• _Quoted text_
- - -
Learning to read The Quran requires frequent practice to master the pronunciation. Automated feedback with speech recognition has been demonstrated to be an invaluable tool for reducing the need for human evaluation.
However, they require frequent user interaction beyond speech itself. Users need to interact with the touch interface, select the lessons, and listen to the expected pronunciation. Thus, they often slow down the learning progress.
It is desirable to have a computer-implemented method for speech practice in continuous conversation (dialogue) mode without any interruptions during learning or without the need for an electronic display. Especially in driving or walking conditions, this would benefit the learning process significantly.
This present invention provides a system to teach the correct pronunciation of the Quran from exemplary phrases that are defined in an expert-defined curriculum using automatic speech recognition without requiring any navigational user interaction except speech input.
- - -
• _Entries shown_
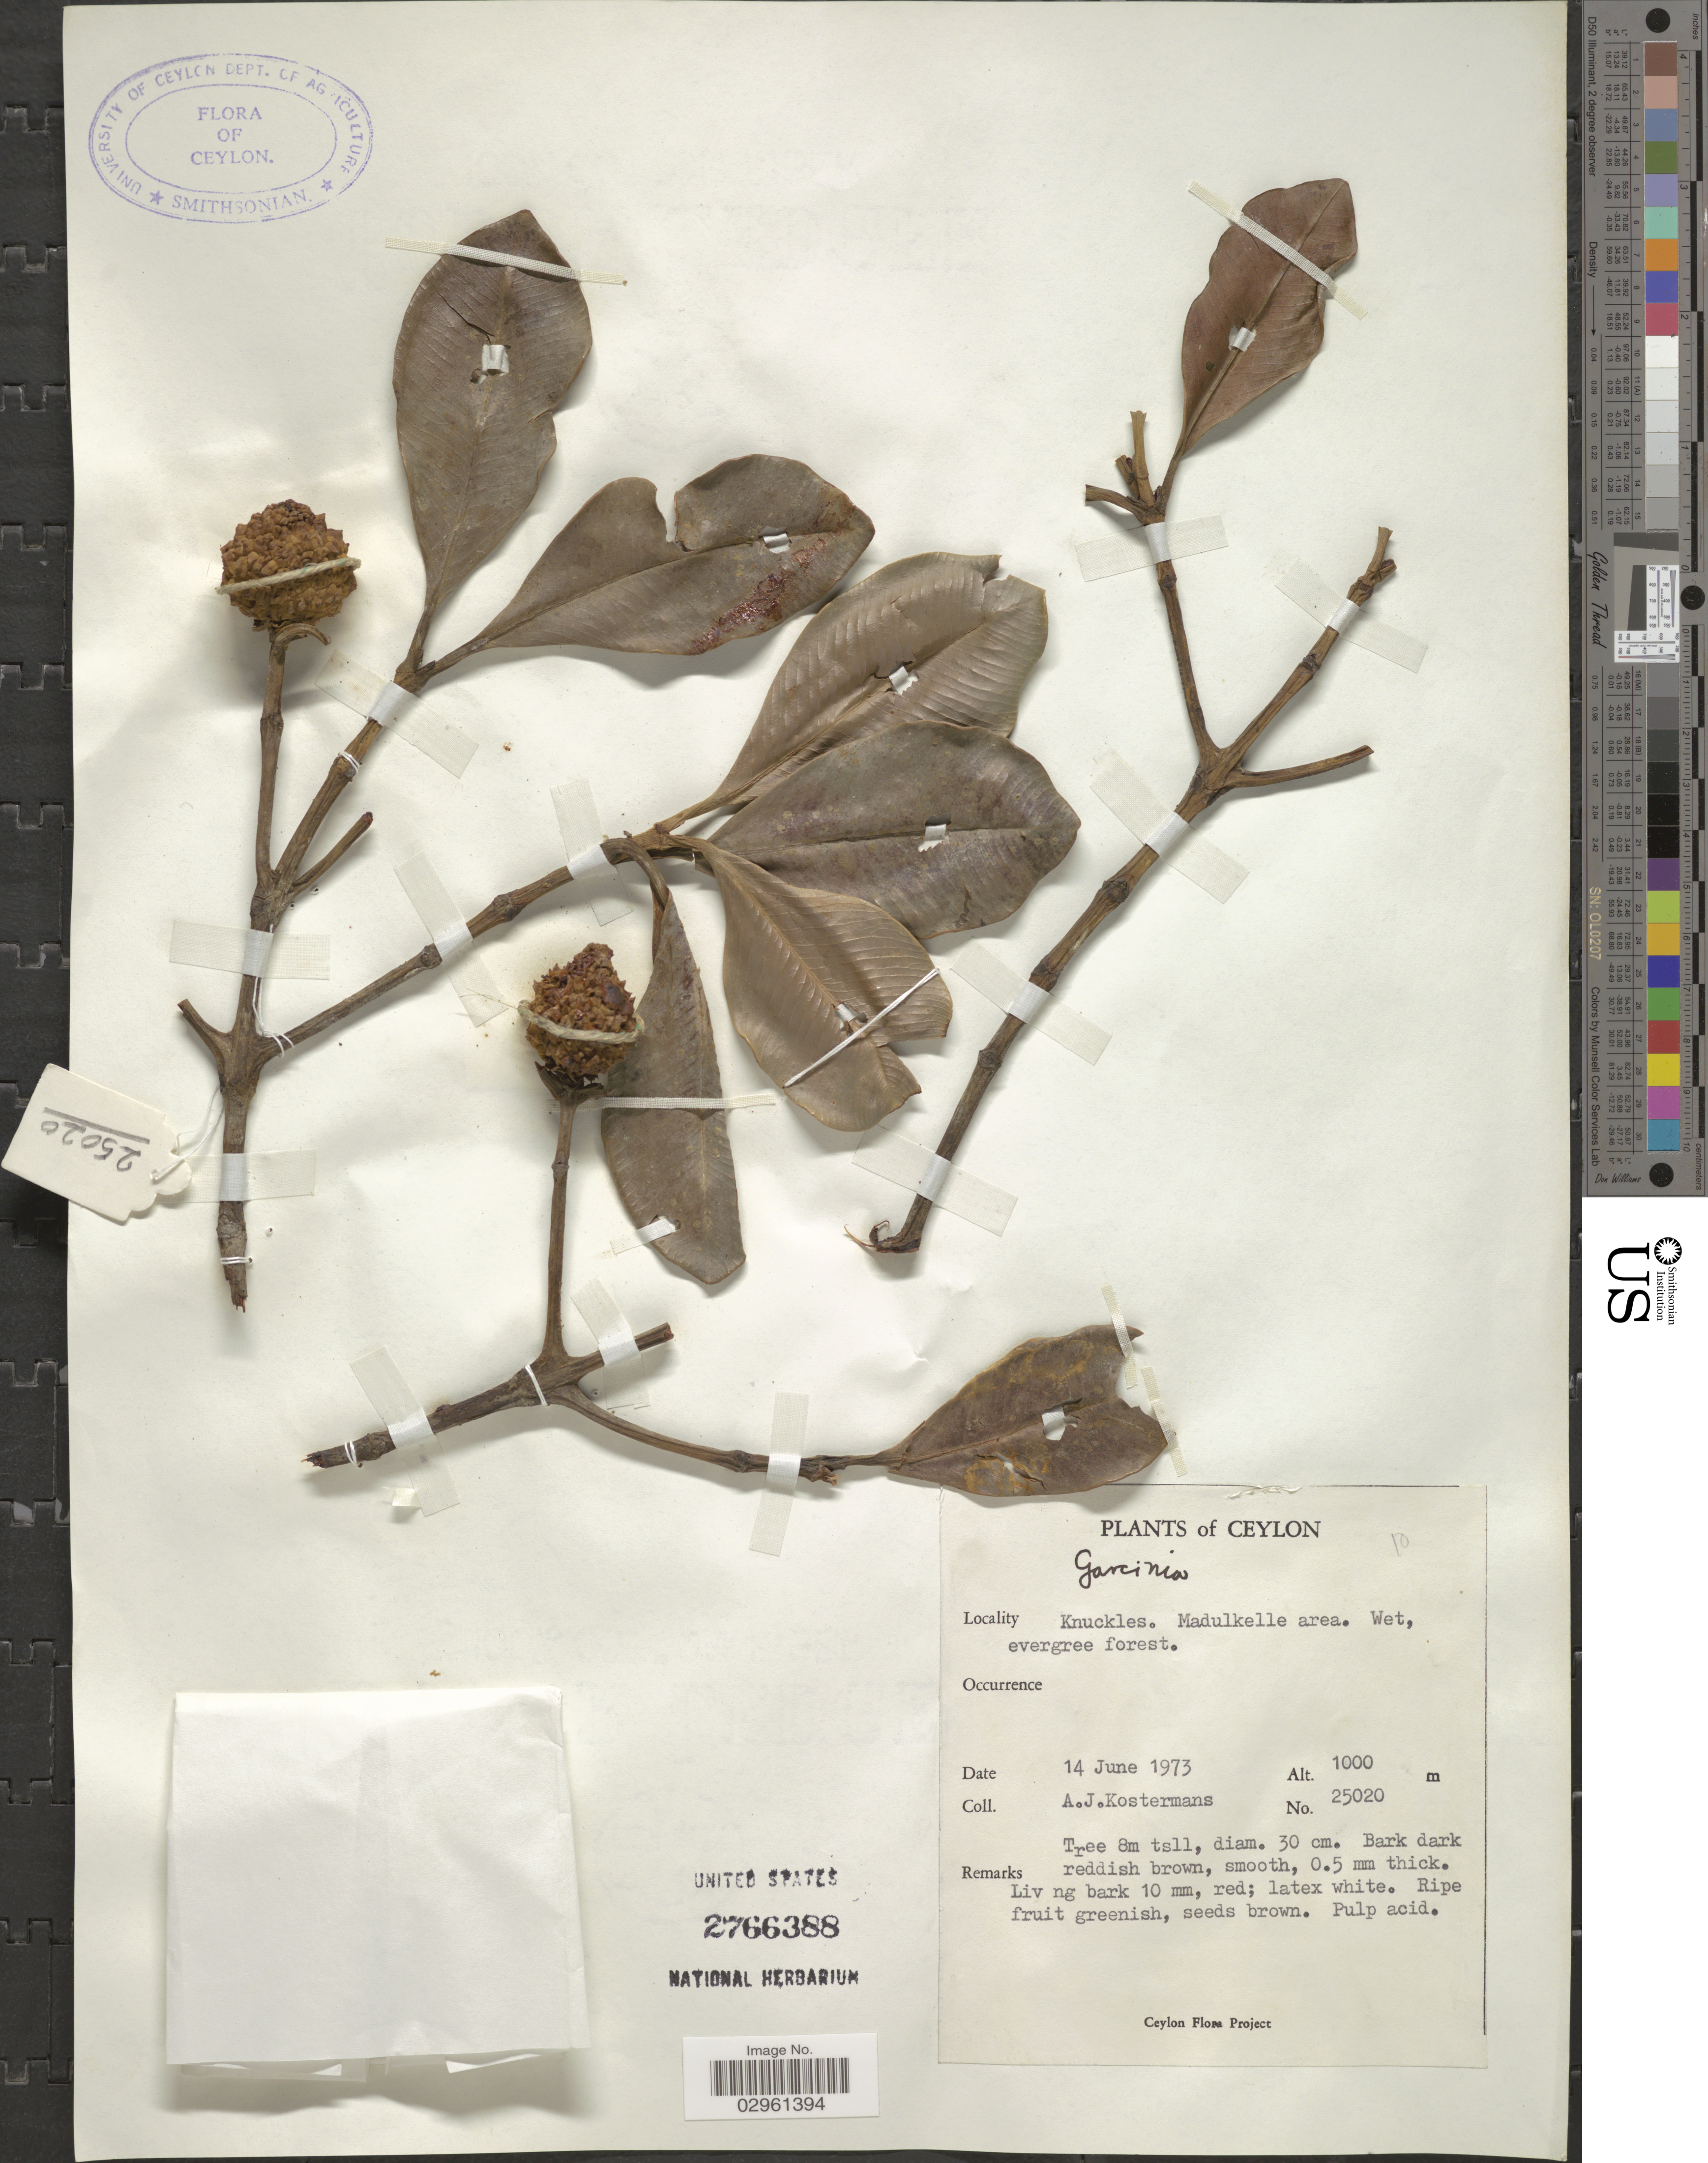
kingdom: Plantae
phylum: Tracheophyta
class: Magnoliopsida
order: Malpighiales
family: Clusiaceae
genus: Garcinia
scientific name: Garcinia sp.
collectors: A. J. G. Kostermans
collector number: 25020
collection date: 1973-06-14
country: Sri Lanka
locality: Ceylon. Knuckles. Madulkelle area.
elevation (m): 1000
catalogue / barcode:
- - -
• _Instructions_
- a) In the passage on Quran pronunciation, what conditions are named as ones where a display-free dialogue mode would especially help learning?
- b) From the passage on Quran pronunciation, extract the words starting at "This present invention" and ending at "except speech input.".
The listing is separate material, unrelated to the passage on Quran pronunciation.

• _Solutions to the problems_
- a) Driving or walking conditions.

- b)
This present invention provides a system to teach the correct pronunciation of the Quran from exemplary phrases that are defined in an expert-defined curriculum using automatic speech recognition without requiring any navigational user interaction except speech input.